Image Source : FILE Representational picture of share market
A rights issue is a kind of corporate action. Publicly traded companies use it to raise capital from the public. When a rights issue is announced by a listed company, then it grants its existing shareholders the right to buy additional shares at a discount. However, there is no obligation for existing shareholders to participate in the process. A rights issue is an invitation to existing shareholders to purchase additional new shares in the company. As a result, the total number of outstanding equity shares in the market is increased.
The proceeds can be used for several purposed like repayment or prepayment of debt and others. Recently, transport and logistics firm North Eastern Carrying Corporation has announced rights issue of equity shares. According to an exchange filing, it will raise funds via rights issue.

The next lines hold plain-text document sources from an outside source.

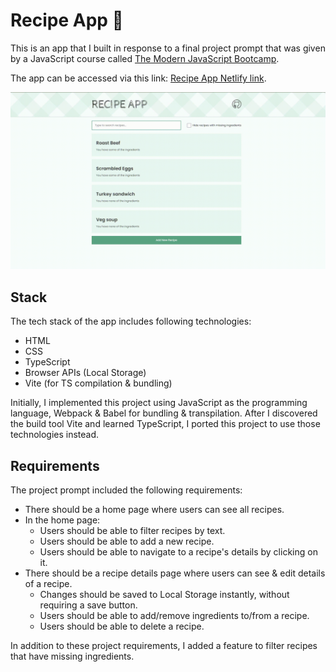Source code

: # Recipe App 🍰

This is an app that I built in response to a final project prompt that was given by a JavaScript course called [The Modern JavaScript Bootcamp](https://www.udemy.com/course/modern-javascript/).

The app can be accessed via this link: [Recipe App Netlify link](https://clever-poincare-1ecb5d.netlify.app).

![Recipe app homepage](./assets/screen.gif)

## Stack

The tech stack of the app includes following technologies:

- HTML
- CSS
- TypeScript
- Browser APIs (Local Storage)
- Vite (for TS compilation & bundling)

Initially, I implemented this project using JavaScript as the programming language, Webpack & Babel for bundling & transpilation. After I discovered the build tool Vite and learned TypeScript, I ported this project to use those technologies instead.

## Requirements

The project prompt included the following requirements:

- There should be a home page where users can see all recipes.
- In the home page:
  - Users should be able to filter recipes by text.
  - Users should be able to add a new recipe.
  - Users should be able to navigate to a recipe's details by clicking on it.
- There should be a recipe details page where users can see & edit details of a recipe.
  - Changes should be saved to Local Storage instantly, without requiring a save button.
  - Users should be able to add/remove ingredients to/from a recipe.
  - Users should be able to delete a recipe.

In addition to these project requirements, I added a feature to filter recipes that have missing ingredients.

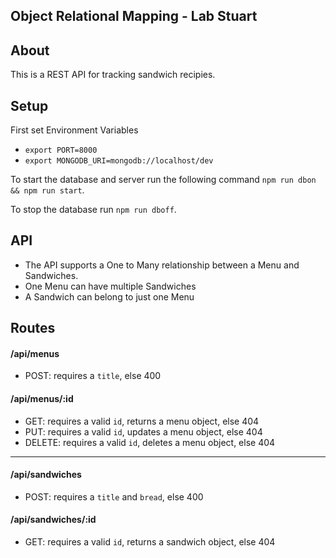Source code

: ## Object Relational Mapping - Lab Stuart

## About
This is a REST API for tracking sandwich recipies.

## Setup
First set Environment Variables
* `export PORT=8000`
* `export MONGODB_URI=mongodb://localhost/dev`

To start the database and server run the following command `npm run dbon && npm run start`.  

To stop the database run `npm run dboff`.

## API
- The API supports a One to Many relationship between a Menu and Sandwiches.
- One Menu can have multiple Sandwiches
- A Sandwich can belong to just one Menu

## Routes

#### /api/menus
- POST: requires a `title`, else 400

#### /api/menus/:id
- GET: requires a valid `id`, returns a menu object, else 404
- PUT: requires a valid `id`, updates a menu object, else 404
- DELETE: requires a valid `id`, deletes a menu object, else 404

* * *

#### /api/sandwiches
- POST: requires a `title` and `bread`, else 400

#### /api/sandwiches/:id
- GET: requires a valid `id`, returns a sandwich object, else 404
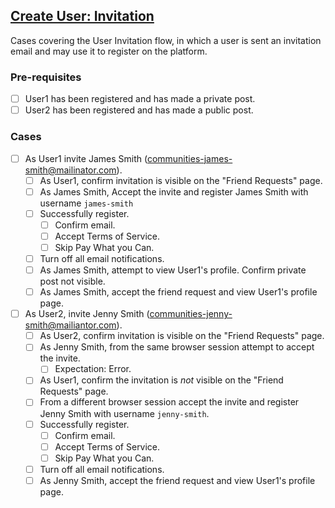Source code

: ## [Create User: Invitation](documentation/testing/test-cases/User/create/invitation.md)

Cases covering the User Invitation flow, in which a user is sent an invitation
email and may use it to register on the platform.

### Pre-requisites

- [ ] User1 has been registered and has made a private post.
- [ ] User2 has been registered and has made a public post.

### Cases

- [ ] As User1 invite James Smith (communities-james-smith@mailinator.com).
    - [ ] As User1, confirm invitation is visible on the "Friend Requests" page.
    - [ ] As James Smith, Accept the invite and register James Smith with username `james-smith`
    - [ ] Successfully register.
        - [ ] Confirm email.
        - [ ] Accept Terms of Service.
        - [ ] Skip Pay What you Can.
    - [ ] Turn off all email notifications.
    - [ ] As James Smith, attempt to view User1's profile.  Confirm private post not visible.
    - [ ] As James Smith, accept the friend request and view User1's profile page.

- [ ] As User2, invite Jenny Smith (communities-jenny-smith@mailiantor.com).
    - [ ] As User2, confirm invitation is visible on the "Friend Requests" page.
    - [ ] As Jenny Smith, from the same browser session attempt to accept the invite.
        - [ ] Expectation: Error.
    - [ ] As User1, confirm the invitation is *not* visible on the "Friend Requests" page.
    - [ ] From a different browser session accept the invite and register Jenny Smith with username `jenny-smith`.
    - [ ] Successfully register.
        - [ ] Confirm email.
        - [ ] Accept Terms of Service.
        - [ ] Skip Pay What you Can.
    - [ ] Turn off all email notifications.
    - [ ] As Jenny Smith, accept the friend request and view User1's profile page.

It has approved the allotment of 4,51,77,602 equity shares having a nominal value of Rs 10 each. The issue price has been fixed at Rs 18 per share. It will raise Rs 81.18 crore.

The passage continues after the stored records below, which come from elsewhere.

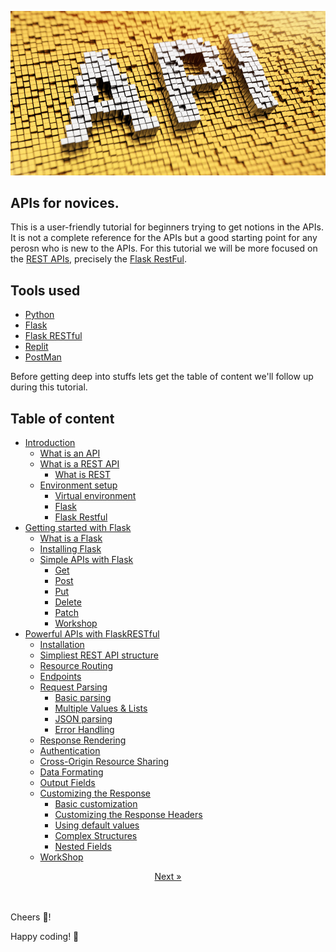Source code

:![API](resources/assets/images/api.png)
## APIs for novices.

This is a user-friendly tutorial for beginners trying to get notions in the APIs. It is not a complete reference for the APIs but a good starting point for any perosn who is new to the APIs. For this tutorial we will be more focused on the [REST APIs](https://en.wikipedia.org/wiki/Representational_state_transfer), precisely the [Flask RestFul](https://flask-restful.readthedocs.io/en/latest/).

## Tools used
- [Python](https://python.org)
- [Flask](https://flask.palletsprojects.com/en/2.2.x/)
- [Flask RESTful](https://flask-restful.readthedocs.io/en/latest/)
- [Replit](https://replit.com)
- [PostMan](https://www.postman.com/)

Before getting deep into stuffs lets get the table of content we'll follow up during this tutorial.

## Table of content

- [Introduction](./introduction/introduction.md#introduction)
    - [What is an API](./introduction/introduction.md#what-is-an-api)
    - [What is a REST API](./introduction/introduction.md#what-is-a-rest-api)
        - [What is REST](#what-is-rest) 
    - [Environment setup](#python-environment-setup)
        - [Virtual environment](#virtual-environment)
        - [Flask](#flask)
        - [Flask Restful](#flask-restful)
- [Getting started with Flask](#getting-started-with-flask)
    - [What is a Flask](#what-is-a-flask)
    - [Installing Flask](#installing-flask)
    - [Simple APIs with Flask](#simple-apis-with-flask)
      - [Get](#get)
      - [Post](#post)
      - [Put](#put)
      - [Delete](#delete)
      - [Patch](#patch)
      - [Workshop]()
- [Powerful APIs with FlaskRESTful](#powerful-apis-with-flaskrestful)
    - [Installation](#installation)
    - [Simpliest REST API structure](#simpliest-rest-api-structure)
    - [Resource Routing](#resource-routing)
    - [Endpoints](#endpoints)
    - [Request Parsing](#request-parsing)
        - [Basic parsing](#basic-parsing)
        - [Multiple Values & Lists](#multiple-values-and-lists)
        - [JSON parsing](#json-parsing)
        - [Error Handling](#error-handling)
    - [Response Rendering](#response-rendering)
    - [Authentication](#authentication)
    - [Cross-Origin Resource Sharing](#cross-origin-resource-sharing)
    - [Data Formating](#data-formatting)
    - [Output Fields](#output-fields)
    - [Customizing the Response](#customizing-the-response)
        - [Basic customization](#basic-customization)
        - [Customizing the Response Headers](#customizing-the-response-headers)
        - [Using default values](#using-default-values)
        - [Complex Structures](#complex-structures)
        - [Nested Fields](#nested-fields)
    - [WorkShop]()

<p align="center">
<a href="./introduction/introduction.md" class="float-md-right color-bg-success-emphasis">Next &raquo;</a></p>
<br><br>
Cheers 🍻!

Happy coding! 🚀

As per BSE filing, applicants will have to pay 50 per cent of the amount i.e. Rs 9 on application and the remaining 50 per cent as and when required. NECC is mainly engaged in domestic and industrial goods transportation and warehousing services.

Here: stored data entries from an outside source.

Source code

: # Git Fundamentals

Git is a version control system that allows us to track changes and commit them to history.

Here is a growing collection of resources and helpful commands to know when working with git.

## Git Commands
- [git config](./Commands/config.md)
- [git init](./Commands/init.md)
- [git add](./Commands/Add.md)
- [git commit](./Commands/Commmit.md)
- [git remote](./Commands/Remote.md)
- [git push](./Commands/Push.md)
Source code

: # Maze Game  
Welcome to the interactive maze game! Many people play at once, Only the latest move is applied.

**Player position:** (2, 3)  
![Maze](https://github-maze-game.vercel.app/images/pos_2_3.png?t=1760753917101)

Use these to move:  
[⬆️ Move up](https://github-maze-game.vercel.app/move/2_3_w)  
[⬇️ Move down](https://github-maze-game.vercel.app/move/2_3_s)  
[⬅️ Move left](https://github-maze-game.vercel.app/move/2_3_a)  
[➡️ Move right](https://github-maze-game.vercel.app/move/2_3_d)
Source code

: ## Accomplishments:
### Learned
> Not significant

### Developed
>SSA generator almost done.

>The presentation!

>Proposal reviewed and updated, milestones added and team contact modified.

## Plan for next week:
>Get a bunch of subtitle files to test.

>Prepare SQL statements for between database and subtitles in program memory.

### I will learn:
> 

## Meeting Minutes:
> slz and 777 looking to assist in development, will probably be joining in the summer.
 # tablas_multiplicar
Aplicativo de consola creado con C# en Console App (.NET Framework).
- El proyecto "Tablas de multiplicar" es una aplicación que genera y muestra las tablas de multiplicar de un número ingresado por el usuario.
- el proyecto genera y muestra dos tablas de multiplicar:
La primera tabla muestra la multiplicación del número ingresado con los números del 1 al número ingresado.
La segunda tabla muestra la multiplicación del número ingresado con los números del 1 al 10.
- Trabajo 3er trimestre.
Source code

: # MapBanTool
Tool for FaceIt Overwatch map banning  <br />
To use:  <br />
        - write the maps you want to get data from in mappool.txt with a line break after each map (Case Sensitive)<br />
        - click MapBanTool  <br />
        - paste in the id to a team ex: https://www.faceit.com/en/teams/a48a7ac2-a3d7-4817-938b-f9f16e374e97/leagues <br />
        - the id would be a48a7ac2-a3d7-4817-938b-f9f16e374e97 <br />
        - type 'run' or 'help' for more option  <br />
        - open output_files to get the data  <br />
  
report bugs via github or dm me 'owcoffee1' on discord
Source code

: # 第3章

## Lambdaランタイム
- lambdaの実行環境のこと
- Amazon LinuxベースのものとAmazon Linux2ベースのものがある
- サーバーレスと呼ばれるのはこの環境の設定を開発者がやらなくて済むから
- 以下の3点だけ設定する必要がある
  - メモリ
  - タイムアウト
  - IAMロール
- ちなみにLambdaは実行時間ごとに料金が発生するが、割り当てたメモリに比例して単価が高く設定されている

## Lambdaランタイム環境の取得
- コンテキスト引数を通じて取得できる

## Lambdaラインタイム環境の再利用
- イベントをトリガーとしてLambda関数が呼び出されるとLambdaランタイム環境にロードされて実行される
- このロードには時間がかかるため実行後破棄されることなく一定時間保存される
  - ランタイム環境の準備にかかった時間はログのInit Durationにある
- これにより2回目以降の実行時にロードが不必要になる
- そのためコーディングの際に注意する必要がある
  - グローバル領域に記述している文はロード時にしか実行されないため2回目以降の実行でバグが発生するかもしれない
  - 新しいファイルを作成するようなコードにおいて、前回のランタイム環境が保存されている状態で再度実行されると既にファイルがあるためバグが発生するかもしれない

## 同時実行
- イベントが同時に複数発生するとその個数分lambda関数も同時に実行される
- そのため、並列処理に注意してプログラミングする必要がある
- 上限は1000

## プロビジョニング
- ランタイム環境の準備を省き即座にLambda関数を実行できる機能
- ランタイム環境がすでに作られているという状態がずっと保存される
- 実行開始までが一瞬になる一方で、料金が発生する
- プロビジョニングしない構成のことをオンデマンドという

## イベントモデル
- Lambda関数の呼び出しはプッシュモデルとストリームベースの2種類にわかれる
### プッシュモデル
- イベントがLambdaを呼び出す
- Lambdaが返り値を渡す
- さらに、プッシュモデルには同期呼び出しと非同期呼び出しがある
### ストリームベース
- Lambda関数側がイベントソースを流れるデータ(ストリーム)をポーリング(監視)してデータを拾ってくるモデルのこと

Notably, the logistics industry is a crucial component of the economy, contributing significantly to over growth and development. The government is aiming to spend a whopping 1.7 per cent of GDP on transport infrastructure in the current financial year to set stage to achieve the target of USD 5 trillion economy.
The logistics industry is one of the largest employers in the country. According to the Economic Survey 2021, the industry employs over 2 crore people and provides several other opportunities in various areas.